Sorry I put constant instead of let, and it didn't work. So I was wondering why if I didn't assign a value to constant it wouldn't in 1999 it would only work with let.
>> Brian Holt: That's a good question. With const you have to assign it a value up front.

So even if I try and change it right now you can see down here it's actually giving me an error as like hey. You're not assigning const right? Whenever you do a const you have to assign it right away. So here I would have to say something like = 5 right?

Then it's gonna be happy. So even though this doesn't look like you're reassigning it you actually kind of are actually literally are. [LAUGH] Answer your question?
>> Speaker 3: Yes.
>> Brian Holt: Cool.
>> Speaker 4: Of your solution and of using math.Max, which would be preferable?
>> Brian Holt: Either, those are both totally valid.

>> Speaker 4: Okay.
>> Brian Holt: Yeah, that would be a good way of doing it. It would be something like this, right. const isCorrect = userAnswer ===or ==. Math.max num1, num2. That would be just fine.
>> Speaker 5: Equation about this code.
>> Brian Holt: Sure.
>> Speaker 5: If variable is outside a code block like if a function whatever it's global, right.

And it can be called from anywhere. It doesn't matter where it is at the bottom.
>> Brian Holt: It has to be declared at that point, right?

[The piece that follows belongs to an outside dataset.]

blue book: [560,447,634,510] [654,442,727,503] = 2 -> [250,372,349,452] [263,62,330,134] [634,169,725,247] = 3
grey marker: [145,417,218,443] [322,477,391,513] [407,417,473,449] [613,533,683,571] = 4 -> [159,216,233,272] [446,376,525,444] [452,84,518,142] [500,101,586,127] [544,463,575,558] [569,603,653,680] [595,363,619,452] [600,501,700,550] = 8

So,
>> Brian Holt: Let's say I had some, or let's just put it above points and I tried to call function here that had points.

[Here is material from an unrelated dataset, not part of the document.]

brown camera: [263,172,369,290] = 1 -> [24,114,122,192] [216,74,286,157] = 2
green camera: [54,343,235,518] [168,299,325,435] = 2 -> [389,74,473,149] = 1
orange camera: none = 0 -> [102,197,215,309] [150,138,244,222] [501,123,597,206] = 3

>> Brian Holt: And then I try to call thing right here.
>> Brian Holt: Points isn't defined by the time this is called, right? So it matters when that function's invoked. Does that answer your question?
>> Speaker 5: Yeah.
>> Brian Holt: Cool.
>> Brian Holt: Good questions, any other questions?
>> Brian Holt: Great, I take it that that was one of the harder ones.

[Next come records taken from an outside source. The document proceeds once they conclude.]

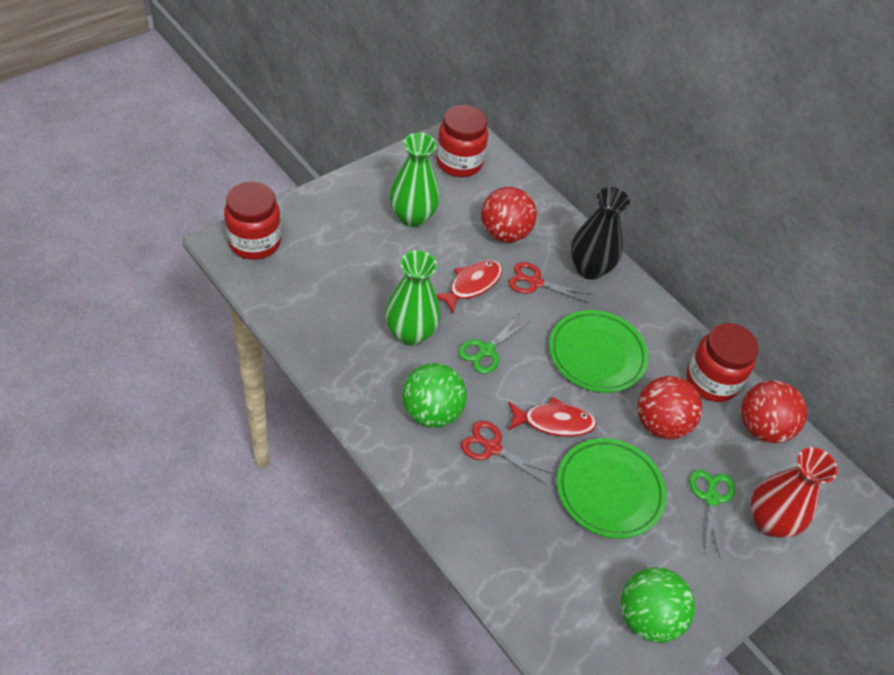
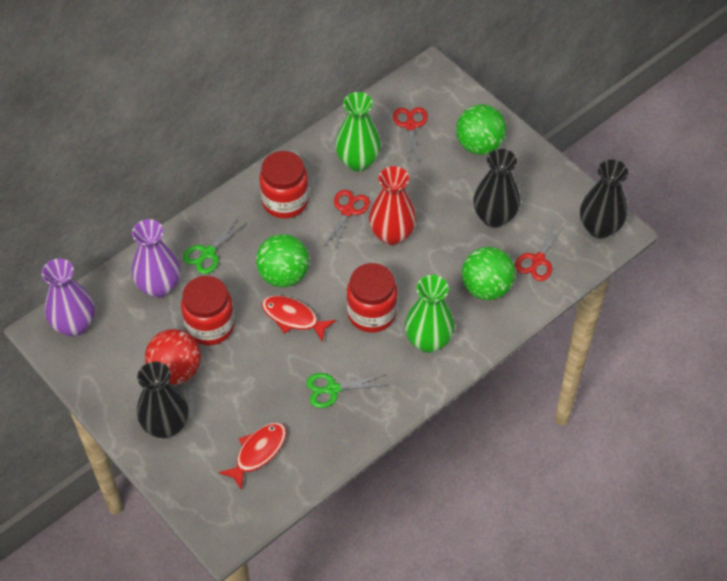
black vase: [571,187,630,280] = 1 -> [137,362,189,438] [473,149,520,228] [580,160,628,239] = 3
green ball: [402,363,467,428] [621,567,695,643] = 2 -> [256,234,309,287] [456,104,506,155] [461,247,515,300] = 3
green plate: [549,310,648,393] [557,438,666,539] = 2 -> none = 0
purple vase: none = 0 -> [42,258,95,337] [132,219,180,298] = 2
red ball: [481,187,537,243] [637,376,702,440] [741,380,807,443] = 3 -> [145,329,201,385] = 1
red scissors: [461,421,552,484] [509,262,590,303] = 2 -> [324,190,370,249] [393,107,428,164] [515,221,566,281] = 3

[LAUGH] No? Maybe not? Easy? Cool, and here we're just gonna return points. Run get score.
>> Brian Holt: Okay, and now hopefully this works.
>> Brian Holt: Capital is Canbera. Correct, Ottawa. Part. HOR, Oops, approach should have made that lowercase, but 422 times 6, 132, right?
>> Brian Holt: Yes, someone's born in 78, that'll be 40 is killing it.

I'm pretty sure 21 is larger. And I got 1500 points on my own quiz I wrote [LAUGH].